17seventySIX 1 year ago
@17seventySIX The game is over. We're completely broke and hiring mercenaries to fight our wars and operate within our borders.
StuPedassle711 1 year ago
@MarcusCMarcellus
If you don't know how to interpret them.
Numbers are telling you something. But it depends on the full picture. A factor in one situation can mean something and with other factors can mean something else. Where do you think Faber is drawing his conclusions from? Growth of GDP is usually growth. As e.g. Shiff says associated with printing money, huge debt, high consumption and low production = "phony growth".
serialkiller1990 1 year ago
sounded more like a south african accent to me...
klitschko88 1 year ago
wow! it toko them 3 phd students to generate that color encoded correlation matrix? i could do that in 30 minutes including the animations and in the meanwhile bake a cake.
AmandaButtram 1 year ago 2
What does the other guy say when she asks about liking gold?
topshotmx8 1 year ago
@topshotmx8
Sounded like "do I want to go on a ride with you?" which made for a shaky come on. But, it's probable I misheard his Australian / NZ accent.
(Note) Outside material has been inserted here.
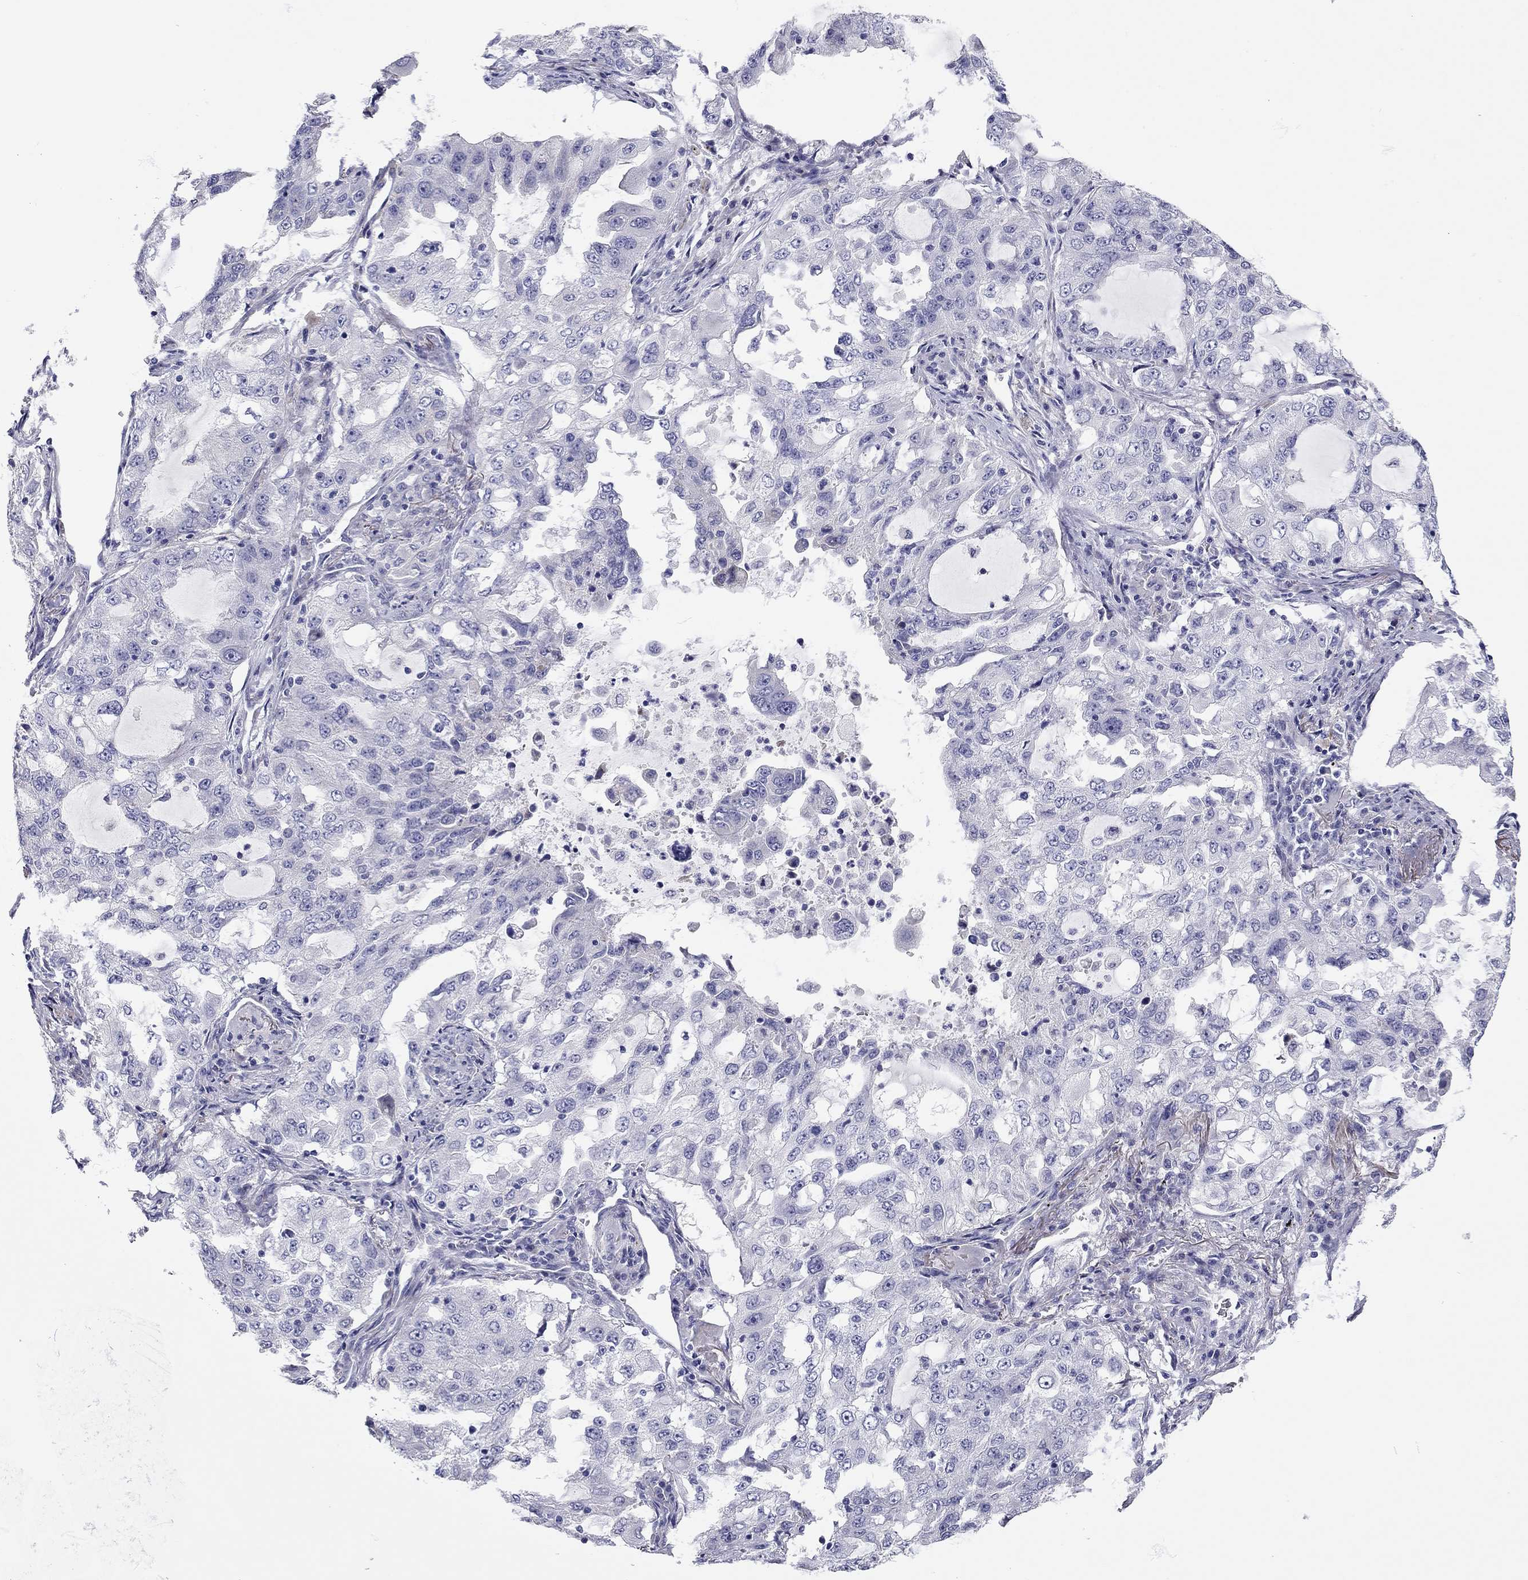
{"staining": {"intensity": "negative", "quantity": "none", "location": "none"}, "tissue": "lung cancer", "cell_type": "Tumor cells", "image_type": "cancer", "snomed": [{"axis": "morphology", "description": "Adenocarcinoma, NOS"}, {"axis": "topography", "description": "Lung"}], "caption": "Micrograph shows no protein positivity in tumor cells of lung cancer (adenocarcinoma) tissue.", "gene": "SCARB1", "patient": {"sex": "female", "age": 61}}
selfrealizedexile 1 year ago
I often wonder why the world tries to keep going back to quantifying Market Risk, after repeated attempts in the past have brought about only failures. LTCM was the pioneer of quantification of Market Risk, and what they ended up with, was a bailout by the Fed. These mathematical theorems have mostly been useful during booms; they hardly ever sniff out the impending collapses.
bsg005 1 year ago
@bsg005
True, but these guys can't help it. It's what their profession is all about. It's only natural for them to invest time in quantifying risk and growth in order to (or pretend to) correctly hedge. If they were to ever give up the statistical analysis, they'd quit the profession and just long-term invest. I personally find their mathematical approach to be highly dangerous and ulitmately suicidal as you can't correctly discover causality through induction, period.
selfrealizedexile 1 year ago
@selfrealizedexile I agree with you 100% on that. They need a belief-system to make them comfortable and to confuse the rest of the public. The ultimate implied meaning of mathematical quantification of risk, is that human behaviour itself can be quantified with numbers. That is insane, unless of course the person doing that is the Creator of our Reality.
bsg005 1 year ago
@bsg005
There's an excellent book out on this topic called "Fooled by Randomness" written by a top hedge fund manager which you may very well have already read.
selfrealizedexile 1 year ago
@selfrealizedexile I have read that book yet, but will certainly try to get a copy sometime. Thanks for the suggestion.